Planalto intensifica confronto com Centrão após revés em medida tributária, impactando Orçamento 2026 e alianças políticas
Brasília, 11 de outubro de 2025
Em uma escalada de tensões políticas que sacode o eixo Brasília–Planalto, o governo do presidente Luiz Inácio Lula da Silva reagiu à derrubada da Medida Provisória 1.303/2025 na Câmara dos Deputados com demissões estratégicas na Caixa Econômica Federal.
Indicados pelos partidos PP e PL, como executivos ligados ao Centrão, foram destituídos em cargos de vice-presidência e diretorias, sinalizando um endurecimento da articulação governista.

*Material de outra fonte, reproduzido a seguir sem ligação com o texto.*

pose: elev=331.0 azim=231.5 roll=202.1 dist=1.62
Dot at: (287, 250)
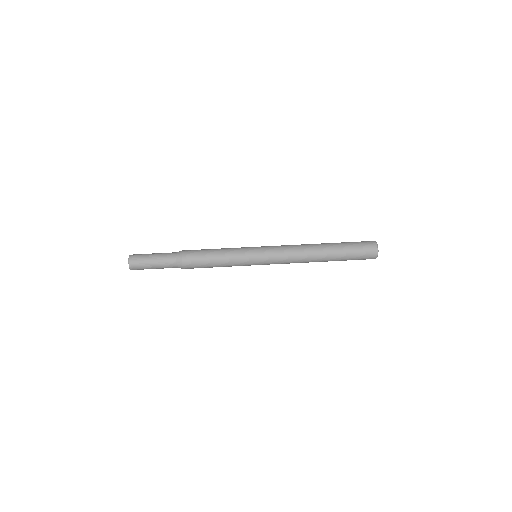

As saídas, anunciadas na sexta-feira (10/out), incluem Paulo Rodrigo de Lemos Lopes, vice-presidente de Sustentabilidade e Cidadania Digital, indicado por lideranças do PL, e José Trabulo Junior, consultor à presidência do banco, ligado ao presidente do PP, senador Ciro Nogueira (PI).
Essas movimentações expõem as fissuras na base aliada e podem impactar negociações futuras no Congresso Nacional, conforme reporta a CNN Brasil.
A medida provisória, que previa taxação unificada de 18% sobre aplicações financeiras e apostas para gerar até R$ 17 bilhões em 2026, caducou na quarta-feira (8/out) por 251 votos a 193, após articulação da oposição e do Centrão, deixando um rombo estimado em R$ 35 bilhões nas contas públicas do ano eleitoral.
A retaliação expõe fissuras na base aliada, com o líder petista Lindbergh Farias acusando caciques como Ciro Nogueira (PP) e Antônio Rueda (União Brasil) de antecipar o calendário de 2026 em detrimento da estabilidade fiscal.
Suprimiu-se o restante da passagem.